■ **Records supplied**
*** Begin section ***

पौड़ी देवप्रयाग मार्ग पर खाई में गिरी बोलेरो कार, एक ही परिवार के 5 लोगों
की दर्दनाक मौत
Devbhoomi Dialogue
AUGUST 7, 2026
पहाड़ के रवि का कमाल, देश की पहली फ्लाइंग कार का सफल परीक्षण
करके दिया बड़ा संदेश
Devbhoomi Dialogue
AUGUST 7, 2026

*** End section ***

■ **Work task**
Turn the lines of the material above into a numbered list, leaving out any blank lines.

■ **Expected answer**
1. पौड़ी देवप्रयाग मार्ग पर खाई में गिरी बोलेरो कार, एक ही परिवार के 5 लोगों
2. की दर्दनाक मौत
3. Devbhoomi Dialogue
4. AUGUST 7, 2026
5. पहाड़ के रवि का कमाल, देश की पहली फ्लाइंग कार का सफल परीक्षण
6. करके दिया बड़ा संदेश
7. Devbhoomi Dialogue
8. AUGUST 7, 2026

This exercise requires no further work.